# Thread: Sequence Convergence proof maybe?

1. ## Sequence Convergence proof maybe?

a) Suppose that ${X_n}$ and ${Y_n}$ converge to the same point. Prove that ${X_n} - {Y_n} \rightarrow 0$ as $n \rightarrow \infty$.

b) Show the converse is false.

Again as usual... some kind of explanation to help me understand this helps alot...

2. For part a) i would use the $\epsilon-\delta$ definition of limits and it should follow directly. For part b) you just need to show a counter example. Maybe look at $y=x\mbox{ and }y^2-x^2=1.$

3. ok that was how I started it... thanks for the info...

4. Originally Posted by Caity
a) Suppose that ${X_n}$ and ${Y_n}$ converge to the same point. Prove that ${X_n} - {Y_n} \rightarrow 0$ as $n \rightarrow \infty$.
b) Show the converse is false.
Suppose that $L$ is the common limit of the two sequences.
If $\varepsilon > 0 \Rightarrow \quad \left( {\exists N} \right)\left[ {n \geqslant N \Rightarrow \left| {x_n - L} \right| < \frac{\varepsilon }
{2}\,\& \,\left| {y_n - L} \right| < \frac{\varepsilon }
{2}} \right]$
.
Then observe that $\left| {x_n - y_n } \right| \leqslant \left| {x_n - L} \right| + \left| {L - y_n } \right|$.

5. I finished part a). Thanks for the help. Now about part b). First what exactly would the converse be? I know its If X then Y becomes If Y then X. I was thinking maybe by showing something like subtraction is not commutative. Like if X - Y $\rightarrow$ 0 is not the same as Y - X $\rightarrow$0.

6. The converse is: Suppose that $\left( {x_n - y_n } \right) \to 0$ the $\left( {x_n } \right)$ & $\left( {y_n } \right)$ have the same limit.

7. Originally Posted by Plato
The converse is: Suppose that $\left( {x_n - y_n } \right) \to 0$ the $\left( {x_n } \right)$ & $\left( {y_n } \right)$ have the same limit.

Well I tried this Plato... but it comes out true and I'm supposed to be proving it false... If the limit of $x_n$ and $y_n$ go to the same number say 1. Then we have 1 - 1 = 0 which shows it is true.

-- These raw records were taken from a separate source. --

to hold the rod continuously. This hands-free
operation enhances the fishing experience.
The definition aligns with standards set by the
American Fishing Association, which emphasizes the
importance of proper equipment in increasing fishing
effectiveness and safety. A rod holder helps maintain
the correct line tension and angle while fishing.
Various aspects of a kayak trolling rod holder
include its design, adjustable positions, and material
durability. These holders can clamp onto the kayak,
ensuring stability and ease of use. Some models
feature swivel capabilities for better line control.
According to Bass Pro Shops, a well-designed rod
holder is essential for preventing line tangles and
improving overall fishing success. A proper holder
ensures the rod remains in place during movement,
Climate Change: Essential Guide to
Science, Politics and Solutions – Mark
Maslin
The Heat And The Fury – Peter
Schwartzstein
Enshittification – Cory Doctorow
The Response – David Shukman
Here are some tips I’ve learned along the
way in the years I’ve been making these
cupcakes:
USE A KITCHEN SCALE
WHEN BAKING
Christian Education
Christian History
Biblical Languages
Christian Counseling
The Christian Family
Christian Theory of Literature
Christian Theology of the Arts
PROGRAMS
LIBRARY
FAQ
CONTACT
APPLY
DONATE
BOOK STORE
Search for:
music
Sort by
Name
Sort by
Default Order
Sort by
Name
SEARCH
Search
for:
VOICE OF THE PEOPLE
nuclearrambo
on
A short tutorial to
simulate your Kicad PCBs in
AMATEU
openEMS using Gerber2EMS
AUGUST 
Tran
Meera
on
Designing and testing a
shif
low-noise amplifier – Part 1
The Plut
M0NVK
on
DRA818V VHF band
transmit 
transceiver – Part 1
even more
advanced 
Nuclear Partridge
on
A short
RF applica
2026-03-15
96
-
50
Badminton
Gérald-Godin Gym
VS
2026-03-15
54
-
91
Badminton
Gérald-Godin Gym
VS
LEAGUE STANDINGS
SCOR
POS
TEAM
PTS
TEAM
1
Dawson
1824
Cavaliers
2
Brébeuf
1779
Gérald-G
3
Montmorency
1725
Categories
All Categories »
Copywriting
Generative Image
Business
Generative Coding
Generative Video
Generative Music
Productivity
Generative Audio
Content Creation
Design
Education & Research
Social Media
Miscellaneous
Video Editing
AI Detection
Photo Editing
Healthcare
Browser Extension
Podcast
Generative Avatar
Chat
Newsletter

8. Try this counterexample.
$x_n = \left( { - 1} \right)^n + \frac{1}
{n}\,\& \,y_n = \left( { - 1} \right)^n - \frac{1}
{n}\,$

Note: we are not given that the sequences converge, only that their difference is null.

9. Originally Posted by Plato
Note: we are not given that the sequences converge, only that their difference is null.
Is it possible to find a counterexample with the two converging ?

10. Originally Posted by Moo
Is it possible to find a counterexample with the two converging ?
The answer is no, the limit must be the same for both sequences.
Suppose that $\left( {x_n } \right) \to L,\quad \left( {y_n } \right) \to K\,\& \,\left| {\left( {x_n } \right) - \left( {y_n } \right)} \right| \to 0$.
That means that almost all the terms of $\left( {x_n } \right)$ are ‘close’ to $L$; almost all the terms of $\left( {y_n } \right)$ are ‘close’ to $K$; and almost all the terms of $\left( {x_n } \right) - \left( {y_n } \right)$ are ‘close’ to $0$.

Suppose $L \not= K$ then $\varepsilon = \frac{{\left| {L - K} \right|}}
{4} > 0$
.
But how can almost all of the three sequences be with in an $\epsilon$-distance of its limit?